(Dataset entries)
========================================================================

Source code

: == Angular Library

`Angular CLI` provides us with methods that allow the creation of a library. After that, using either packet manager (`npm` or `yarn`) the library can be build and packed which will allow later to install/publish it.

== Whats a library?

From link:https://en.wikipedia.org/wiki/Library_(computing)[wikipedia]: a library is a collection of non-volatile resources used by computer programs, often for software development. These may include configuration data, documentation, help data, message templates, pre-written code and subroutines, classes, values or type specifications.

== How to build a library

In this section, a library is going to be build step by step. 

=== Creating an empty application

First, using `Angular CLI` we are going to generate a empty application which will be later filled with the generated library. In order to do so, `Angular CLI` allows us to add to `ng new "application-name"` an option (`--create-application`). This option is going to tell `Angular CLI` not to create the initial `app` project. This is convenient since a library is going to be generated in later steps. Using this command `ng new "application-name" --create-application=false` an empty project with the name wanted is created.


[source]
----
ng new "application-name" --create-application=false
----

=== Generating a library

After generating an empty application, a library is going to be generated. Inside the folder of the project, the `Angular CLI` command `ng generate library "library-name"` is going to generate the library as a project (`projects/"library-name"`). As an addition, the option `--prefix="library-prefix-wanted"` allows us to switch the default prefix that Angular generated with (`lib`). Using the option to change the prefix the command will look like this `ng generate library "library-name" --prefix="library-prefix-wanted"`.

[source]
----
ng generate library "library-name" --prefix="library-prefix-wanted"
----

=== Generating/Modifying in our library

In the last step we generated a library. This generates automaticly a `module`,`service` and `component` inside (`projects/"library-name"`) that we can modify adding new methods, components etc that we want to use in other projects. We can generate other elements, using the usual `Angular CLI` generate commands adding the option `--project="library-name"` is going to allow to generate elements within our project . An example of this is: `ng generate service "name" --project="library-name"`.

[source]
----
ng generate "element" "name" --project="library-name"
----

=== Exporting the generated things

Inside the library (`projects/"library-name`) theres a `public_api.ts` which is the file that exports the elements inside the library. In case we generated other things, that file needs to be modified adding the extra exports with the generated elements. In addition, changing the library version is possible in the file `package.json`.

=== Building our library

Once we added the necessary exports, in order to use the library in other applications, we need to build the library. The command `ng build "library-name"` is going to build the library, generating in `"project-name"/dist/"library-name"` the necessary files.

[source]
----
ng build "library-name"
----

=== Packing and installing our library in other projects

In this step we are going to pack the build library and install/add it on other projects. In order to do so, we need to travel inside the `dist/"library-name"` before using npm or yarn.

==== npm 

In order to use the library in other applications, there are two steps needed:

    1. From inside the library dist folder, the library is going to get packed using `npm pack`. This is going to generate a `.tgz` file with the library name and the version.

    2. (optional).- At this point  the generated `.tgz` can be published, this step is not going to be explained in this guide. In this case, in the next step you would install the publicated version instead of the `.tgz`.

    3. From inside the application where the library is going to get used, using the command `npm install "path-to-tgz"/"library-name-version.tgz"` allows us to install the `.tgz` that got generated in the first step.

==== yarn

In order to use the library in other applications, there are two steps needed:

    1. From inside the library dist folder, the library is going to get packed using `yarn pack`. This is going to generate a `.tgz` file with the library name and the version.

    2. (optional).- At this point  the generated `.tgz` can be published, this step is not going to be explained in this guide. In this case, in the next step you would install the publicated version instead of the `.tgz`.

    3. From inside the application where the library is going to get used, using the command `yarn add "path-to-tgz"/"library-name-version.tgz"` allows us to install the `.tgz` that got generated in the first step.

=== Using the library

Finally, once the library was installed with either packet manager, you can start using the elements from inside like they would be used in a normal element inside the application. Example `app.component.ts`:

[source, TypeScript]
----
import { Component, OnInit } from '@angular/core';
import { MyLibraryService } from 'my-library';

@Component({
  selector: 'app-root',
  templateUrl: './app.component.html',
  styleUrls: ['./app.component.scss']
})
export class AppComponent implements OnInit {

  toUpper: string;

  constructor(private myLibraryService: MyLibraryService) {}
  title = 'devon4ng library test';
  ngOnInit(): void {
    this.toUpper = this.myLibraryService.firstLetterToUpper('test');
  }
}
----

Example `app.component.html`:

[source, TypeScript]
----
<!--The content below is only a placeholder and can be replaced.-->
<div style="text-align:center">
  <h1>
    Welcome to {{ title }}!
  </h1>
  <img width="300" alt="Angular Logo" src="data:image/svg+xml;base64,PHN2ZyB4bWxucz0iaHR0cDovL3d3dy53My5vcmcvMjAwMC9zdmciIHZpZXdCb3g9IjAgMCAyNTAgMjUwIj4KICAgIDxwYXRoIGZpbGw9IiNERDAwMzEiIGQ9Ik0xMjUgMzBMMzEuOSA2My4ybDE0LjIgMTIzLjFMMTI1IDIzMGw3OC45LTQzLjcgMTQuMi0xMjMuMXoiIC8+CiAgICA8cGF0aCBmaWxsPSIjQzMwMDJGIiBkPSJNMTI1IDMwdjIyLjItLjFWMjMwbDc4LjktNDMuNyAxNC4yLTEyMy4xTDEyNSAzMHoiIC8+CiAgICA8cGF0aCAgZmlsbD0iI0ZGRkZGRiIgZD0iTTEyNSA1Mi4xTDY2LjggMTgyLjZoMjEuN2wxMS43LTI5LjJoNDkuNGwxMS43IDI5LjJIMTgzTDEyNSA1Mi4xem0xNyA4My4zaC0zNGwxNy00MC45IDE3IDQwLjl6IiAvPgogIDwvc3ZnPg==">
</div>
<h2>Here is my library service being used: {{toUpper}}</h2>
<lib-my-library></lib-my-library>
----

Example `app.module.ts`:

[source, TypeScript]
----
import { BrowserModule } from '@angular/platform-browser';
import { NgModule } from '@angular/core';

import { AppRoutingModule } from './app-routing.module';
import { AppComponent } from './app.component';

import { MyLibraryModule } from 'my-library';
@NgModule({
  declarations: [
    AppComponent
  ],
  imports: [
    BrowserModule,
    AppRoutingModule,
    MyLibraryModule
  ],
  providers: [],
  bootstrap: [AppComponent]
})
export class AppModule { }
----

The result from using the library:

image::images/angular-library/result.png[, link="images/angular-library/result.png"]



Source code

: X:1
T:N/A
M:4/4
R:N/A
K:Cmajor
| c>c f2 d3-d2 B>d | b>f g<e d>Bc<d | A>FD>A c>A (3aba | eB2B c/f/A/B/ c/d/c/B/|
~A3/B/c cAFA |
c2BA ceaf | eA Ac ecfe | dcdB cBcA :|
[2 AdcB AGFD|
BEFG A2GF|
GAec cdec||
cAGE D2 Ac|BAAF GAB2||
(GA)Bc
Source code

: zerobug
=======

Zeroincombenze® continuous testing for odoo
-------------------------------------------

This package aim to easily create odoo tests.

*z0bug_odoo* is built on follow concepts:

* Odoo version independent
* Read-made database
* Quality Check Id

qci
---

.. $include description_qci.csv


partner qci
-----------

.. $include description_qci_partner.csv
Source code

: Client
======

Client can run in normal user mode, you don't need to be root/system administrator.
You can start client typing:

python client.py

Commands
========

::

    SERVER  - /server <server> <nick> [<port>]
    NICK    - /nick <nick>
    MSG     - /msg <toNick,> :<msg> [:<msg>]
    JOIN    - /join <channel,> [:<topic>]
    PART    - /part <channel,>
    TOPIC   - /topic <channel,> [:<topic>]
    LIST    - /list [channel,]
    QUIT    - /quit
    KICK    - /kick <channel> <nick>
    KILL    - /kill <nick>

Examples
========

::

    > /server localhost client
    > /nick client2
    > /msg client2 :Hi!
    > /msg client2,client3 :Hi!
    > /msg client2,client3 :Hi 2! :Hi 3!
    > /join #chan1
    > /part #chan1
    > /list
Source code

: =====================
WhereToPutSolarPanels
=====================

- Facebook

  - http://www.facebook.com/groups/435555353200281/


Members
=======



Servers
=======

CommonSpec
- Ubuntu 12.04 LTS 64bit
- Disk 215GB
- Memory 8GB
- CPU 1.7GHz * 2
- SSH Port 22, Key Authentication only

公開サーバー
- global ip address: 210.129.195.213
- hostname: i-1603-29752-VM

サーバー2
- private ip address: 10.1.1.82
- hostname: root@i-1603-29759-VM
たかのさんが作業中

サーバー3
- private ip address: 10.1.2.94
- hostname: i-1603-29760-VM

========================================================================

Exercise requirements:
The answer should be all lines from the entries above that hold the word "toUpper".

Solution below:
  toUpper: string;
    this.toUpper = this.myLibraryService.firstLetterToUpper('test');
<h2>Here is my library service being used: {{toUpper}}</h2>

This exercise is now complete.